** Selected text follows **

[petsc-dev] Recover from TS failure
Smith, Barry F.
bsmith at mcs.anl.gov
Thu Nov 2 11:21:04 CDT 2017
> On Nov 1, 2017, at 1:13 PM, Mark Adams <mfadams at lbl.gov> wrote:
>
> Yea, I don't understand the linear solve error:
>
> -ts_monitor -ts_type beuler -pc_type lu -pc_factor_mat_solver_package mumps -ksp_type preonly -snes_monitor -snes_rtol 1.e-10 -snes_stol 1.e-10 -snes_converged_reason -snes_atol 1.e-18 -snes_converged_reason
>
> Maybe mumps?

** End of Selected text **
** Dataset content follows **

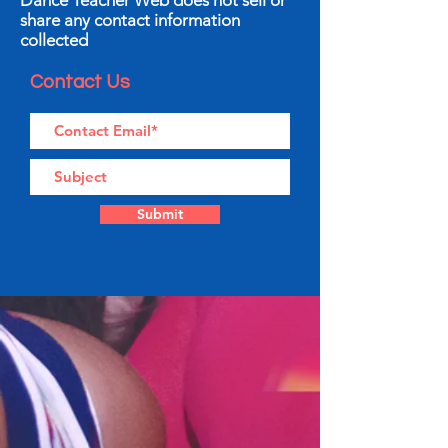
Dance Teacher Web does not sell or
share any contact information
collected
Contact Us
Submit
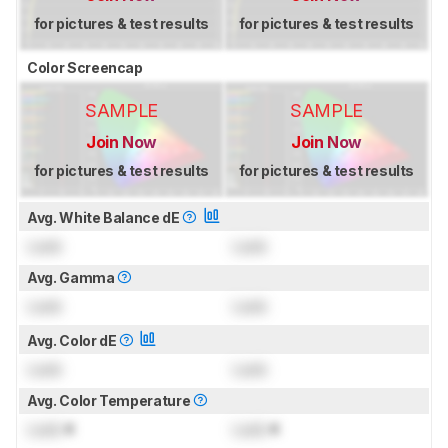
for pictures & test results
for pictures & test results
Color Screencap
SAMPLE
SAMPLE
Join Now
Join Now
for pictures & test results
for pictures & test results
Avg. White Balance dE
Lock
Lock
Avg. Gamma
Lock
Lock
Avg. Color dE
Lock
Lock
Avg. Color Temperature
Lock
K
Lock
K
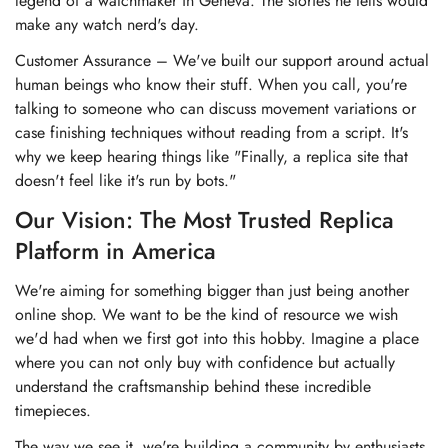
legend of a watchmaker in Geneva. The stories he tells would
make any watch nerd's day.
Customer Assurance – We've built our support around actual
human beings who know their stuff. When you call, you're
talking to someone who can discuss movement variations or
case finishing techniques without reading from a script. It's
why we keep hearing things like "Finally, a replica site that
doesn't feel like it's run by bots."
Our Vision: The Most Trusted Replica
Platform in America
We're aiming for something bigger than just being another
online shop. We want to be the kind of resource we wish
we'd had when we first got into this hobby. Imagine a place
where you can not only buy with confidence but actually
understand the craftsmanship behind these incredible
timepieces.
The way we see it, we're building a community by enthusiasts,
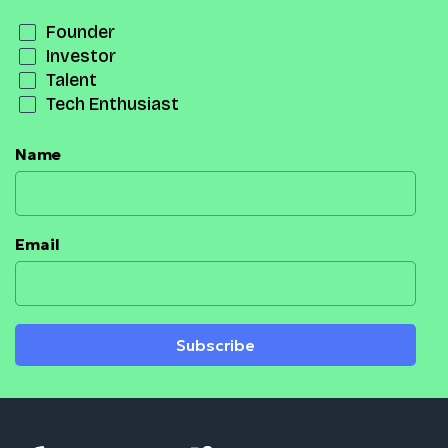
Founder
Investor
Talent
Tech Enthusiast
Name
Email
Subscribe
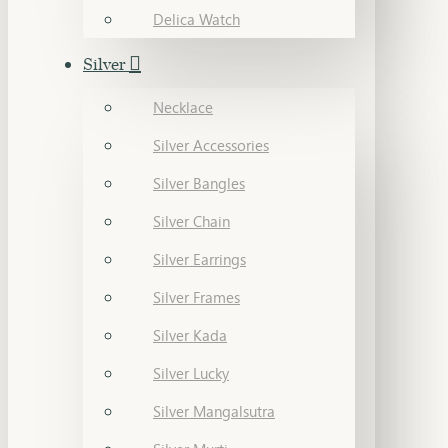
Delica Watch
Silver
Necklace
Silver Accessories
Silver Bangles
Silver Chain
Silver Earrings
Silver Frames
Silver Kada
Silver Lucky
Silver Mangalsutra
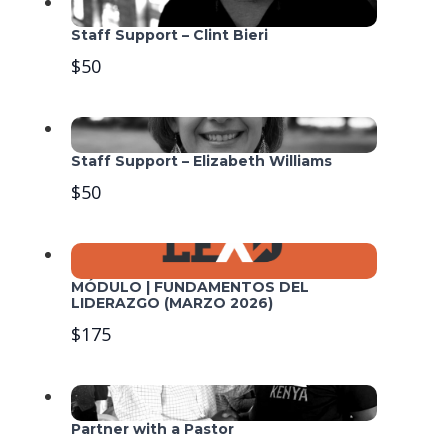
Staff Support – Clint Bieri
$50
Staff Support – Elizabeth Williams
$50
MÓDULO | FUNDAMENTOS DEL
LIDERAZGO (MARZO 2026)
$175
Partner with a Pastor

** End of Dataset content **
** Dataset content follows **

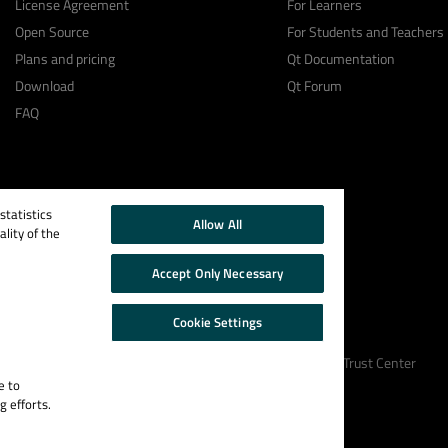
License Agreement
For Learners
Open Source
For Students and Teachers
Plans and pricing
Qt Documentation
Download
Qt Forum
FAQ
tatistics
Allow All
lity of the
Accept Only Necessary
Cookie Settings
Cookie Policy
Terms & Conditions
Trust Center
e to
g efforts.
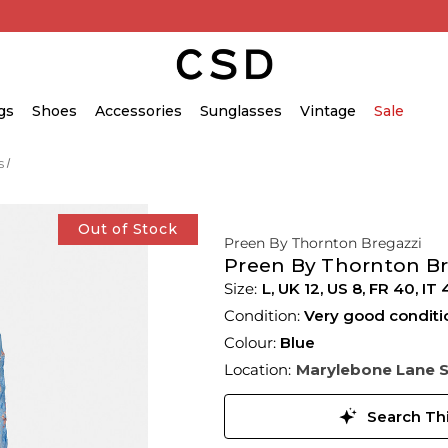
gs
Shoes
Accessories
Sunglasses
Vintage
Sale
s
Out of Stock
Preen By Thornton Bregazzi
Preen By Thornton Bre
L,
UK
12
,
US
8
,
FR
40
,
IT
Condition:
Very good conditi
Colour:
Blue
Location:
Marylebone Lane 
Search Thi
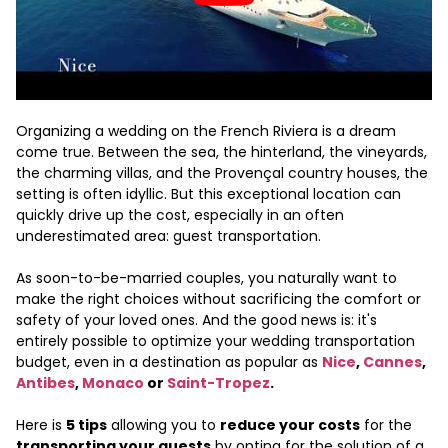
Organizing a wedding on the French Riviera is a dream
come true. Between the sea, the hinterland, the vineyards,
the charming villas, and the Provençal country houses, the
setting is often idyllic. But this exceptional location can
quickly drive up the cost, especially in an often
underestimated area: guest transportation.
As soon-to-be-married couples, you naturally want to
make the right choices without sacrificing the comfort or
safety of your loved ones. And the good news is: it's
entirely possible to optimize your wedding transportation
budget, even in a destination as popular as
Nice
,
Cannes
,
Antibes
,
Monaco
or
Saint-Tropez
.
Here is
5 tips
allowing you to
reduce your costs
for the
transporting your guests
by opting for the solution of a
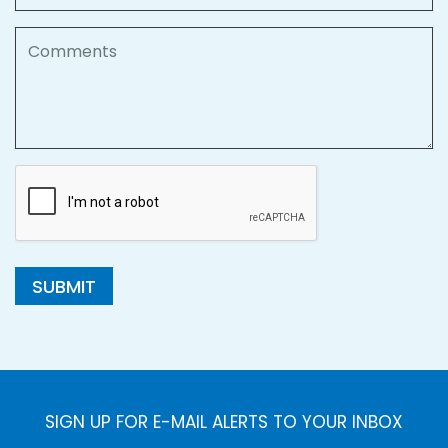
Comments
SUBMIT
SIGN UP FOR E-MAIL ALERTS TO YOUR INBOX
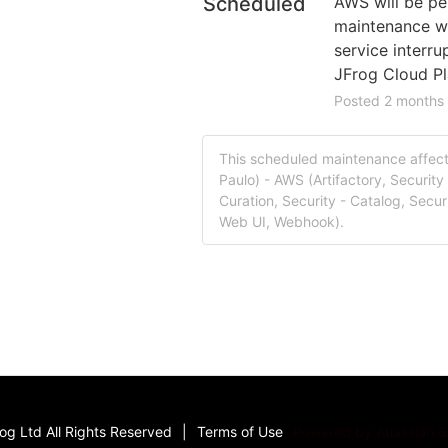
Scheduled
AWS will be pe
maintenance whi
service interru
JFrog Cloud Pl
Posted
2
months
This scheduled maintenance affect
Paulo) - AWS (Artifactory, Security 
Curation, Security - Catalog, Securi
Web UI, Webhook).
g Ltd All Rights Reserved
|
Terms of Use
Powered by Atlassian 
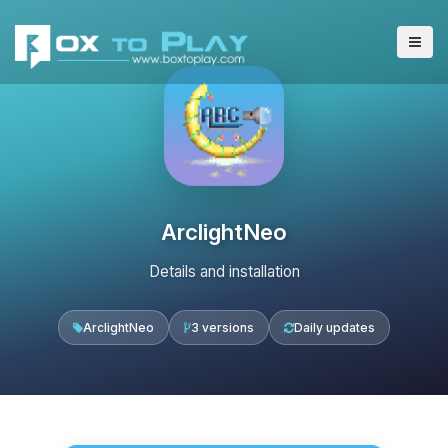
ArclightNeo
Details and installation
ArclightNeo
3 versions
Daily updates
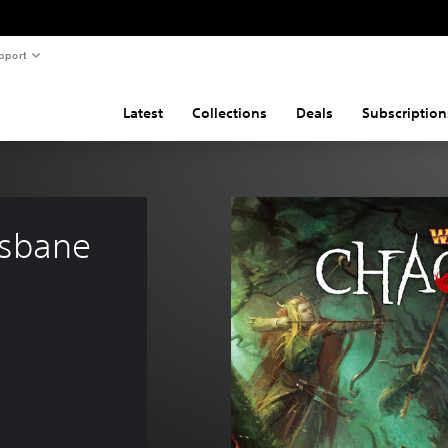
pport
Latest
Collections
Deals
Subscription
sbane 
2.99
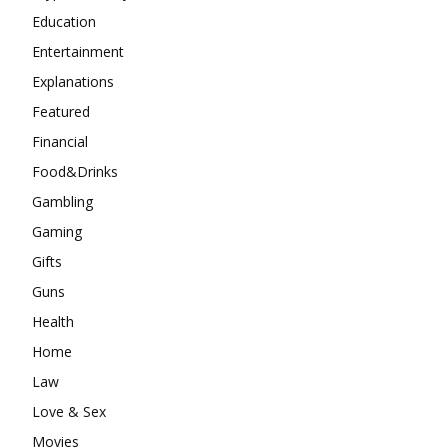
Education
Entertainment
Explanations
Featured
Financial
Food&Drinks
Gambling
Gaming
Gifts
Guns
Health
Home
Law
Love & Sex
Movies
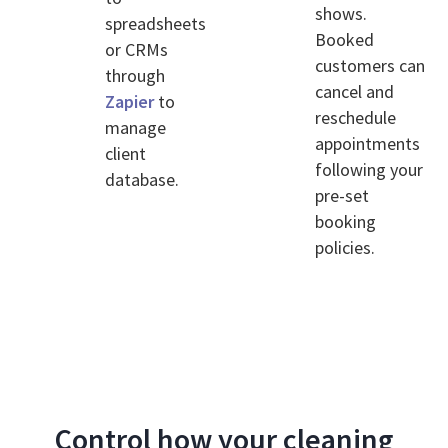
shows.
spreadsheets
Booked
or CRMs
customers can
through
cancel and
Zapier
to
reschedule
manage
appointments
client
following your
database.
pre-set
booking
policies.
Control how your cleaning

** End of Dataset content **
** Dataset content follows **

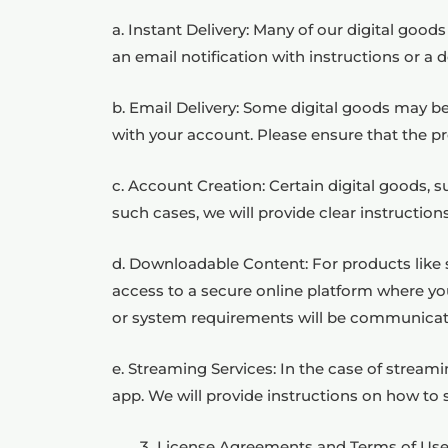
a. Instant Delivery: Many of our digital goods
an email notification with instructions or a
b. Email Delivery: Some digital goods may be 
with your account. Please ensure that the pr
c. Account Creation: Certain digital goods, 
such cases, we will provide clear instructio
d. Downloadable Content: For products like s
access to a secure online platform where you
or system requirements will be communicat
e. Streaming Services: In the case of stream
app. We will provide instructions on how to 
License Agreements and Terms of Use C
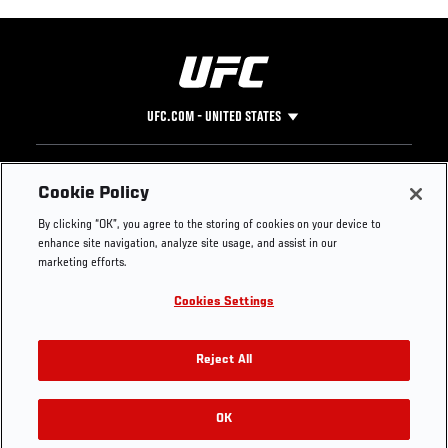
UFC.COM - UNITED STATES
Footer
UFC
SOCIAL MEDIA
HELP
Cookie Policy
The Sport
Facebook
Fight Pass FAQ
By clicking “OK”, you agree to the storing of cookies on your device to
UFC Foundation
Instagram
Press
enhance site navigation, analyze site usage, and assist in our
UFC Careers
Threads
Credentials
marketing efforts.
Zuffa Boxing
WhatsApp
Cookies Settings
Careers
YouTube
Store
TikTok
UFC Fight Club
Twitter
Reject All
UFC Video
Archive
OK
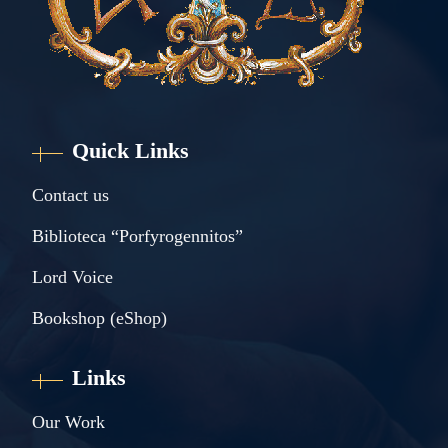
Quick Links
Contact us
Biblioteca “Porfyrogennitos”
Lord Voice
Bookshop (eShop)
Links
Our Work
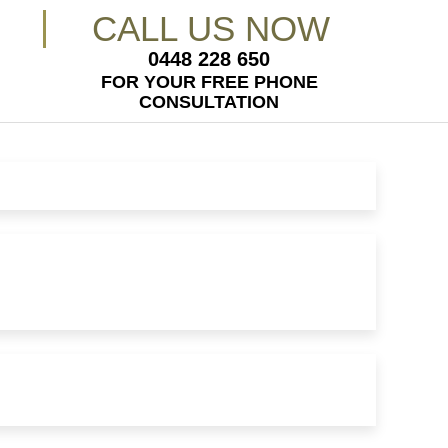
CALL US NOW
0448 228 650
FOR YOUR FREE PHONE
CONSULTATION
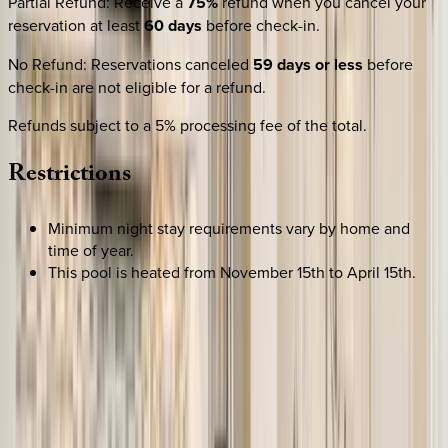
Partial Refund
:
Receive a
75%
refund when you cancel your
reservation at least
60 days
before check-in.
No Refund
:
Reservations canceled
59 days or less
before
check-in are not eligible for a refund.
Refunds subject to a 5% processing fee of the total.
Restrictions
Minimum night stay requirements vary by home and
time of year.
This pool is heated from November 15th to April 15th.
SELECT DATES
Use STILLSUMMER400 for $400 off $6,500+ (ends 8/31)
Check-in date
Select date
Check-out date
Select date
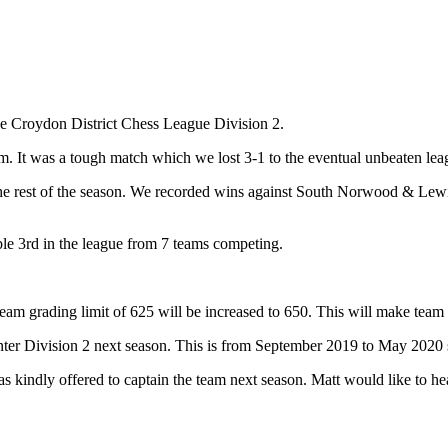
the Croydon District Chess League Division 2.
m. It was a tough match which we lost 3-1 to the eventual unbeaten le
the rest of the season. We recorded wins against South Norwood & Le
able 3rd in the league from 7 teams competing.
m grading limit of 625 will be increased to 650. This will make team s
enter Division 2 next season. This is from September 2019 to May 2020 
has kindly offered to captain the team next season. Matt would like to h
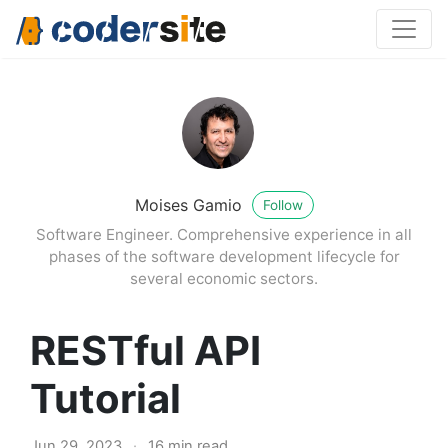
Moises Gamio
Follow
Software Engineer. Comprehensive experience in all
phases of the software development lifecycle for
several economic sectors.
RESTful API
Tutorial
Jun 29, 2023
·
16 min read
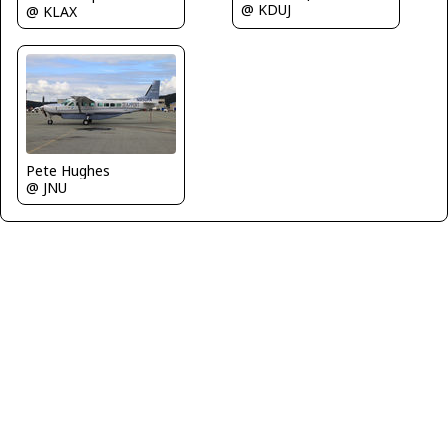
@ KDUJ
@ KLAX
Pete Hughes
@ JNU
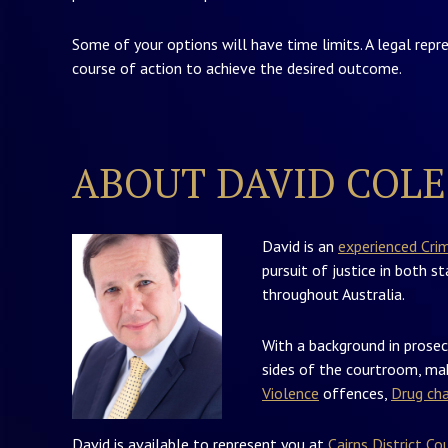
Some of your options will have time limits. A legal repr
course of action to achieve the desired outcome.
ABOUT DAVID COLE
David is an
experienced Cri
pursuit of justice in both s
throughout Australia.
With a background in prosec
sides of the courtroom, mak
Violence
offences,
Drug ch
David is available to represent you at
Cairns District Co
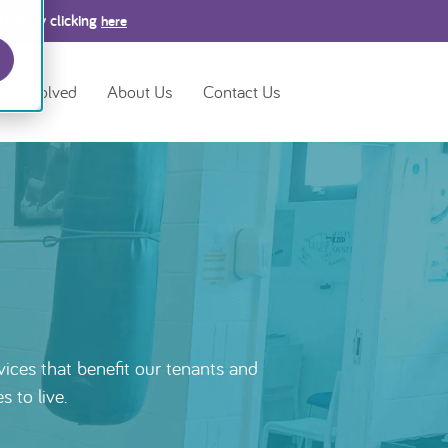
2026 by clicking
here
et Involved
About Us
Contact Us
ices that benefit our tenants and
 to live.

** End of Dataset content **

=== Exercise requirements ===
(1) In the TS failure message, which solver package is set with the -pc_factor_mat_solver_package option?
(2) Carry on the TS failure message from its last line.

=== Expected results ===
(1) mumps

(2)
>
> On Wed, Nov 1, 2017 at 2:02 PM, Jed Brown <jed at jedbrown.org> wrote:
> Mark Adams <mfadams at lbl.gov> writes:
>
> > On Wed, Nov 1, 2017 at 1:46 PM, Jed Brown <jed at jedbrown.org> wrote:
> >
> >> Mark Adams <mfadams at lbl.gov> writes:
> >>
> >> > I have added some code in a TS post step method to look at the number of
> >> > nonlinear iterations and cut the time step if it took too many SNES
> >> > iterations. That helped but now I want to go one step further and
> >> recover
> >> > from a failed time step (see appended error message).
> >> >
> >> > How can/should I recover from a SNES failure inside of TS? I could just
> >> put
> >> > TSSolve in a loop and if TS failed because of the solver, then reduce the
> >> > time step and try to recover the state, and try again.
This is absolute nonsense. No way should you or do you need to do this. TS can/is suppose to handle failures in the solver cleanly. We need a reproducible result where it does not handle it correctly and then we fix the problem
> >> >
> >> > Thoughts?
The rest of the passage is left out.